Kaufman and other experts from around the country agreed yesterday [Wedneday, August 31] that
there will be no quick fix for New Orleans.
But they acknowledged that
even their sobering estimates for final "recovery" may be too
optimistic, for nothing in their own personal and professional
experience could compare with the abuse that Hurricane Katrina heaped
upon the stricken city.
An unprecedented, worst-case disaster with toxic effects lingering for a decade, that would require more than the nation's entire GNP to clean up. But hey, let's have a little can-do spirit around here. One turns eagerly to the good-news link Althouse provides and finds this headline:
Small signs of progress in New Orleans
Awesome! I mean, that's really great. Days after the storm has gone, small signs of progress are emerging! What are those signs? Here's the subhed:
Crews worked to drain the putrid floodwaters out of New Orleans on Tuesday, as authorities warned of the horrors still submerged in the city.
"Putrid"? "Horrors"? Uh oh, I better avert my normal eyes from that. Surely, there is better news in the body of the story:
The U.S. Army Corps of Engineers patched the ruptured levee along the
17th Street Canal on Monday, and Lt. Gen. Carl Strock told CNN that it
would take up to 80 days to dry parts of the city.
Sweet! That levee rupture on August 29th, and it only took them a full week to patch it. Good job!
I am feeling better already. I want to give Brownie a hug and kiss him on top of his head. Really, I do.
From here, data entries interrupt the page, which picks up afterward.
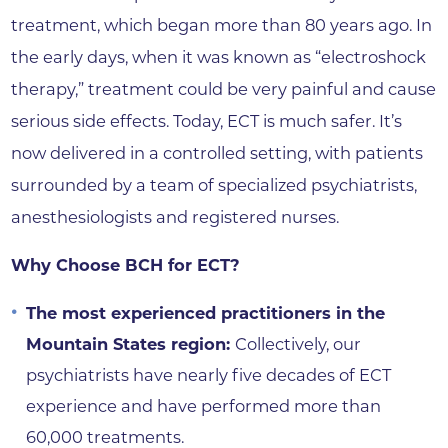
treatment, which began more than 80 years ago. In
the early days, when it was known as “electroshock
therapy,” treatment could be very painful and cause
serious side effects. Today, ECT is much safer. It’s
now delivered in a controlled setting, with patients
surrounded by a team of specialized psychiatrists,
anesthesiologists and registered nurses.
Why Choose BCH for ECT?
The most experienced practitioners in the
Mountain States region:
Collectively, our
psychiatrists have nearly five decades of ECT
experience and have performed more than
60,000 treatments.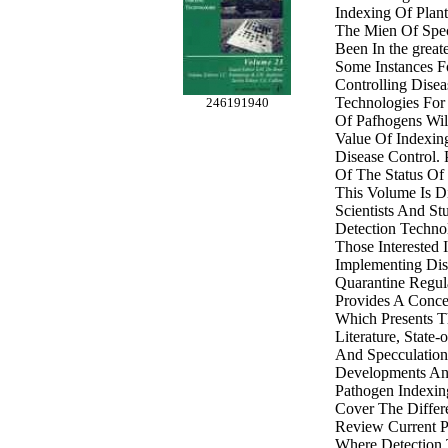
Indexing Of Plant
The Mien Of Spec
Been In the greate
Some Instances F
Controlling Dise
Technologies For
246191940
Of Pafhogens Wil
Value Of Indexin
Disease Control.
Of The Status Of
This Volume Is D
Scientists And Stu
Detection Techno
Those Interested 
Implementing Dis
Quarantine Regul
Provides A Conc
Which Presents Th
Literature, State-
And Specculation
Developments An
Pathogen Indexin
Cover The Differ
Review Current Pr
Where Detection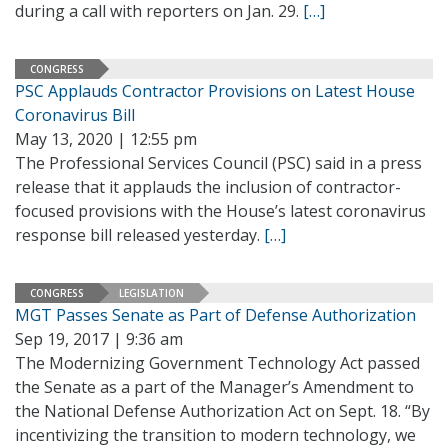
during a call with reporters on Jan. 29.
[…]
CONGRESS
PSC Applauds Contractor Provisions on Latest House
Coronavirus Bill
May 13, 2020 | 12:55 pm
The Professional Services Council (PSC) said in a press
release that it applauds the inclusion of contractor-
focused provisions with the House’s latest coronavirus
response bill released yesterday.
[…]
CONGRESS
LEGISLATION
MGT Passes Senate as Part of Defense Authorization
Sep 19, 2017 | 9:36 am
The Modernizing Government Technology Act passed
the Senate as a part of the Manager’s Amendment to
the National Defense Authorization Act on Sept. 18. “By
incentivizing the transition to modern technology, we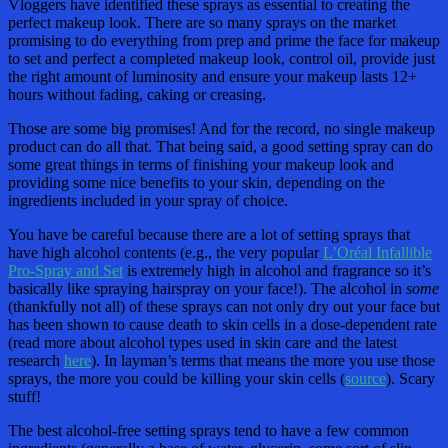
Vloggers have identified these sprays as essential to creating the
perfect makeup look. There are so many sprays on the market
promising to do everything from prep and prime the face for makeup
to set and perfect a completed makeup look, control oil, provide just
the right amount of luminosity and ensure your makeup lasts 12+
hours without fading, caking or creasing.
Those are some big promises! And for the record, no single makeup
product can do all that. That being said, a good setting spray can do
some great things in terms of finishing your makeup look and
providing some nice benefits to your skin, depending on the
ingredients included in your spray of choice.
You have be careful because there are a lot of setting sprays that
have high alcohol contents (e.g., the very popular
L’Oréal Infallible
Pro-Spray and Set
is extremely high in alcohol and fragrance so it’s
basically like spraying hairspray on your face!). The alcohol in
some
(thankfully not all) of these sprays can not only dry out your face but
has been shown to cause death to skin cells in a dose-dependent rate
(read more about alcohol types used in skin care and the latest
research
here
). In layman’s terms that means the more you use those
sprays, the more you could be killing your skin cells (
source
). Scary
stuff!
The best alcohol-free setting sprays tend to have a few common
The rest of the stuff from the article, though, I don't know. Maybe we just need some more details to make this stuff sound better:
The failures of the levee system after Hurricane Katrina's onslaught
left about 80 percent of the city flooded with water up to 20 feet deep
-- water that became a toxic mix of chemicals, garbage, human waste and
human remains.
Lt. Gen. Carl Strock told CNN Tuesday that the Corps was working to minimize the environmental damage to Lake Pontchartrain.
"We
will look for real hot spots as we draw the water down, and if we get
an area that is particularly toxic we will try to control that instead
of dumping it back into the lake," Strock said. "But clearly, the focus
is saving lives, and there are still lives to be saved. The quicker we
remove the water the better we can do that."
That's okay, General. Move fast, keep the reporters back, and deny everything. Dump the toxic waste into the lake. I am sure things will be just fine.
Speaking in Baton Rouge Monday, Homeland Security Secretary Michael
Chertoff warned the body recovery process would be "very difficult" and
said it would take some time before officials would have a reliable
death toll.
"It's going to be an unhappy number," he added.
It's going to be an unhappy number, with a little frowny face on it. Not a horrifying number, not a shocking number, not a number that will paralyze you with grief and cause you to want to vomit and scream at the same time. An unhappy number. Thanks for warning us, Mike.
FEMA has taken over and put on hold an airlift operation Texas
initiated to send displaced persons to other states, Texas Gov. Rick
Perry said in a statement on his Web site Monday. The agency is
reviewing how to best handle the influx of evacuees to Texas, which
Perry said Sunday had reached 230,000.
We're all full here, says Rick. Mama Bush agrees:
What I'm hearing which is sort of scary is that they all want to
stay in Texas. Everybody is so overwhelmed by the hospitality. And so
many of the people in the arena here, you know, were underprivileged
anyway so this (chuckle)--this is working very well for them.
Yes, those refugees are feeling overwhelmed - by hospitality.
It's all good news today, kids. Remember, no finger-pointing until Rove figures out how to blame someone else! Check Althouse for updates on when that will be.